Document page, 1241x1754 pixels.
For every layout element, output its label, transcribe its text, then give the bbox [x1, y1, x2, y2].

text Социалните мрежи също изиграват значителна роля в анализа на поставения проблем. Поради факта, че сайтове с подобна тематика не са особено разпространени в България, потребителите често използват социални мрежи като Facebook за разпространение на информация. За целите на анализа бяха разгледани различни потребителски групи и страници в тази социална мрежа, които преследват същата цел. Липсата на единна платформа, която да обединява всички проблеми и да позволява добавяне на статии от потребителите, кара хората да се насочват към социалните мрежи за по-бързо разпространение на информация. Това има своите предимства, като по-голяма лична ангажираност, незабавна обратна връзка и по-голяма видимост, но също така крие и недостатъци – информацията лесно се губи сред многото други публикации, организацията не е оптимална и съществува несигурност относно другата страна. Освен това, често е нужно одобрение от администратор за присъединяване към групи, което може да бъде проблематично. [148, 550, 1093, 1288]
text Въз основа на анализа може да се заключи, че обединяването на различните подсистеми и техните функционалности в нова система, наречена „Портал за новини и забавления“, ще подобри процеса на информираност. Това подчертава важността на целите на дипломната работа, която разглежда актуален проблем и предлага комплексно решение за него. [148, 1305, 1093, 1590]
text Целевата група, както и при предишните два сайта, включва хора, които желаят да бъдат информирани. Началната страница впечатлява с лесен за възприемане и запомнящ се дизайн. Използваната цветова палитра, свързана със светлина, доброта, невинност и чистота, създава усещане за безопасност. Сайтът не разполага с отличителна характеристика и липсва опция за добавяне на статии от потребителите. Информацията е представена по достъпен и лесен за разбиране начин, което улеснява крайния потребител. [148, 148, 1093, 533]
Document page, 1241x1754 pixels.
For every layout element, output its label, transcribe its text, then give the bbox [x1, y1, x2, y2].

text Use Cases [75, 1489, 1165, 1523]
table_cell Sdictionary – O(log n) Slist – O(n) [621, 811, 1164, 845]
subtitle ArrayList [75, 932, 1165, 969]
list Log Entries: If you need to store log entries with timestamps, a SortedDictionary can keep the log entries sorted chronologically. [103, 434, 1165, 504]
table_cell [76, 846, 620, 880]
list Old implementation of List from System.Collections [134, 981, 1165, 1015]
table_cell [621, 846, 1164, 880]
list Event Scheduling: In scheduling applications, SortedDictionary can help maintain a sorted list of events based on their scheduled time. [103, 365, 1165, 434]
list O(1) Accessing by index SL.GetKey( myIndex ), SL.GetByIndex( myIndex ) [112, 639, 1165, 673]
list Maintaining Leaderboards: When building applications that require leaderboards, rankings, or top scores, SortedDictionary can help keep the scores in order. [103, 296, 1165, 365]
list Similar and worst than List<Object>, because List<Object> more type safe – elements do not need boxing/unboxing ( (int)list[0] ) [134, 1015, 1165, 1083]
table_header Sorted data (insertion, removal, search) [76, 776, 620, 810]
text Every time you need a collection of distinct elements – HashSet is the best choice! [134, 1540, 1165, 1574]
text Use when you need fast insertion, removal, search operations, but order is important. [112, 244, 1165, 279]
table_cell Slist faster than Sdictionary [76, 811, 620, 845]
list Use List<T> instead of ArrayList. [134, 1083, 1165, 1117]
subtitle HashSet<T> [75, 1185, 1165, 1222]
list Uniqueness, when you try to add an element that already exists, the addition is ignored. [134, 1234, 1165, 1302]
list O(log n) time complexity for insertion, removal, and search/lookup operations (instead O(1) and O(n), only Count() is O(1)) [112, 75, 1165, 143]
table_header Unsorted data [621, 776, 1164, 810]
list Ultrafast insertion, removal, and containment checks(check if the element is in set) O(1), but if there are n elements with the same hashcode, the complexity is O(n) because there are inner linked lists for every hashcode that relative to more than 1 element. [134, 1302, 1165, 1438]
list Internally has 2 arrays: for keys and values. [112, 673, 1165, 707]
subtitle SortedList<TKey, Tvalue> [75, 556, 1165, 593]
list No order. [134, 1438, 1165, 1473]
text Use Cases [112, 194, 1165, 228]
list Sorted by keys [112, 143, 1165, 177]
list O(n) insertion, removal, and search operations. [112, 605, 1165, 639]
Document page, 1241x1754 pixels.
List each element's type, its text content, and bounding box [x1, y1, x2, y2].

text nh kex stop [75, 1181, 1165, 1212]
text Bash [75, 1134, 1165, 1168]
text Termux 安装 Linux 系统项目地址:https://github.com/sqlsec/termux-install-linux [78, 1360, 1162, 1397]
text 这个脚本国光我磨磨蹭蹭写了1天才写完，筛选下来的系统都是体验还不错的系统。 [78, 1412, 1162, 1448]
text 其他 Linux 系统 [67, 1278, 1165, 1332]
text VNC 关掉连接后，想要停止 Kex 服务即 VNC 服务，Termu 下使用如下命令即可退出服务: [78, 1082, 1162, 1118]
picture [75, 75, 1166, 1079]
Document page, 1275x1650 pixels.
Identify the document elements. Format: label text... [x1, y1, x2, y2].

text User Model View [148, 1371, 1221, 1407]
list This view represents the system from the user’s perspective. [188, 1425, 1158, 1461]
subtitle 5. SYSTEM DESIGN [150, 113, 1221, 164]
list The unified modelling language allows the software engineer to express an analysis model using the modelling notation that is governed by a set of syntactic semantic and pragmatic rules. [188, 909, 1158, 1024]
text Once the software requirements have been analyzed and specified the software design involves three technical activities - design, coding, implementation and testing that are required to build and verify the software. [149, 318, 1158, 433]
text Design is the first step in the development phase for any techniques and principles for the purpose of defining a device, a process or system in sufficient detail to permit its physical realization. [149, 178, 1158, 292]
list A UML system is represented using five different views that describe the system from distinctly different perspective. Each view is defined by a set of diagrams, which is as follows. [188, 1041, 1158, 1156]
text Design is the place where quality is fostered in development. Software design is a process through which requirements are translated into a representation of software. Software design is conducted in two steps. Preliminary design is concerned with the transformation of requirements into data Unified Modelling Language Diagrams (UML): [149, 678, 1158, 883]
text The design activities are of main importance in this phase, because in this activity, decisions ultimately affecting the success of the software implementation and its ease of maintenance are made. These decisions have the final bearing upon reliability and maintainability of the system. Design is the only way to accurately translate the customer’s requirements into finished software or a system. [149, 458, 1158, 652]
*-*-*
* [Directions]:
Every entry shown earlier is to be returned exactly, line for line.

* [Task solution]:
Document page, 1241x1754 pixels.
For every layout element, output its label, transcribe its text, then give the bbox [x1, y1, x2, y2].

text Социалните мрежи също изиграват значителна роля в анализа на поставения проблем. Поради факта, че сайтове с подобна тематика не са особено разпространени в България, потребителите често използват социални мрежи като Facebook за разпространение на информация. За целите на анализа бяха разгледани различни потребителски групи и страници в тази социална мрежа, които преследват същата цел. Липсата на единна платформа, която да обединява всички проблеми и да позволява добавяне на статии от потребителите, кара хората да се насочват към социалните мрежи за по-бързо разпространение на информация. Това има своите предимства, като по-голяма лична ангажираност, незабавна обратна връзка и по-голяма видимост, но също така крие и недостатъци – информацията лесно се губи сред многото други публикации, организацията не е оптимална и съществува несигурност относно другата страна. Освен това, често е нужно одобрение от администратор за присъединяване към групи, което може да бъде проблематично. [148, 550, 1093, 1288]
text Въз основа на анализа може да се заключи, че обединяването на различните подсистеми и техните функционалности в нова система, наречена „Портал за новини и забавления“, ще подобри процеса на информираност. Това подчертава важността на целите на дипломната работа, която разглежда актуален проблем и предлага комплексно решение за него. [148, 1305, 1093, 1590]
text Целевата група, както и при предишните два сайта, включва хора, които желаят да бъдат информирани. Началната страница впечатлява с лесен за възприемане и запомнящ се дизайн. Използваната цветова палитра, свързана със светлина, доброта, невинност и чистота, създава усещане за безопасност. Сайтът не разполага с отличителна характеристика и липсва опция за добавяне на статии от потребителите. Информацията е представена по достъпен и лесен за разбиране начин, което улеснява крайния потребител. [148, 148, 1093, 533]
Document page, 1241x1754 pixels.
For every layout element, output its label, transcribe its text, then give the bbox [x1, y1, x2, y2].

text Use Cases [75, 1489, 1165, 1523]
table_cell Sdictionary – O(log n) Slist – O(n) [621, 811, 1164, 845]
subtitle ArrayList [75, 932, 1165, 969]
list Log Entries: If you need to store log entries with timestamps, a SortedDictionary can keep the log entries sorted chronologically. [103, 434, 1165, 504]
table_cell [76, 846, 620, 880]
list Old implementation of List from System.Collections [134, 981, 1165, 1015]
table_cell [621, 846, 1164, 880]
list Event Scheduling: In scheduling applications, SortedDictionary can help maintain a sorted list of events based on their scheduled time. [103, 365, 1165, 434]
list O(1) Accessing by index SL.GetKey( myIndex ), SL.GetByIndex( myIndex ) [112, 639, 1165, 673]
list Maintaining Leaderboards: When building applications that require leaderboards, rankings, or top scores, SortedDictionary can help keep the scores in order. [103, 296, 1165, 365]
list Similar and worst than List<Object>, because List<Object> more type safe – elements do not need boxing/unboxing ( (int)list[0] ) [134, 1015, 1165, 1083]
table_header Sorted data (insertion, removal, search) [76, 776, 620, 810]
text Every time you need a collection of distinct elements – HashSet is the best choice! [134, 1540, 1165, 1574]
text Use when you need fast insertion, removal, search operations, but order is important. [112, 244, 1165, 279]
table_cell Slist faster than Sdictionary [76, 811, 620, 845]
list Use List<T> instead of ArrayList. [134, 1083, 1165, 1117]
subtitle HashSet<T> [75, 1185, 1165, 1222]
list Uniqueness, when you try to add an element that already exists, the addition is ignored. [134, 1234, 1165, 1302]
list O(log n) time complexity for insertion, removal, and search/lookup operations (instead O(1) and O(n), only Count() is O(1)) [112, 75, 1165, 143]
table_header Unsorted data [621, 776, 1164, 810]
list Ultrafast insertion, removal, and containment checks(check if the element is in set) O(1), but if there are n elements with the same hashcode, the complexity is O(n) because there are inner linked lists for every hashcode that relative to more than 1 element. [134, 1302, 1165, 1438]
list Internally has 2 arrays: for keys and values. [112, 673, 1165, 707]
subtitle SortedList<TKey, Tvalue> [75, 556, 1165, 593]
list No order. [134, 1438, 1165, 1473]
text Use Cases [112, 194, 1165, 228]
list Sorted by keys [112, 143, 1165, 177]
list O(n) insertion, removal, and search operations. [112, 605, 1165, 639]
Document page, 1241x1754 pixels.
List each element's type, its text content, and bounding box [x1, y1, x2, y2].

text nh kex stop [75, 1181, 1165, 1212]
text Bash [75, 1134, 1165, 1168]
text Termux 安装 Linux 系统项目地址:https://github.com/sqlsec/termux-install-linux [78, 1360, 1162, 1397]
text 这个脚本国光我磨磨蹭蹭写了1天才写完，筛选下来的系统都是体验还不错的系统。 [78, 1412, 1162, 1448]
text 其他 Linux 系统 [67, 1278, 1165, 1332]
text VNC 关掉连接后，想要停止 Kex 服务即 VNC 服务，Termu 下使用如下命令即可退出服务: [78, 1082, 1162, 1118]
picture [75, 75, 1166, 1079]
Document page, 1275x1650 pixels.
Identify the document elements. Format: label text... [x1, y1, x2, y2].

text User Model View [148, 1371, 1221, 1407]
list This view represents the system from the user’s perspective. [188, 1425, 1158, 1461]
subtitle 5. SYSTEM DESIGN [150, 113, 1221, 164]
list The unified modelling language allows the software engineer to express an analysis model using the modelling notation that is governed by a set of syntactic semantic and pragmatic rules. [188, 909, 1158, 1024]
text Once the software requirements have been analyzed and specified the software design involves three technical activities - design, coding, implementation and testing that are required to build and verify the software. [149, 318, 1158, 433]
text Design is the first step in the development phase for any techniques and principles for the purpose of defining a device, a process or system in sufficient detail to permit its physical realization. [149, 178, 1158, 292]
list A UML system is represented using five different views that describe the system from distinctly different perspective. Each view is defined by a set of diagrams, which is as follows. [188, 1041, 1158, 1156]
text Design is the place where quality is fostered in development. Software design is a process through which requirements are translated into a representation of software. Software design is conducted in two steps. Preliminary design is concerned with the transformation of requirements into data Unified Modelling Language Diagrams (UML): [149, 678, 1158, 883]
text The design activities are of main importance in this phase, because in this activity, decisions ultimately affecting the success of the software implementation and its ease of maintenance are made. These decisions have the final bearing upon reliability and maintainability of the system. Design is the only way to accurately translate the customer’s requirements into finished software or a system. [149, 458, 1158, 652]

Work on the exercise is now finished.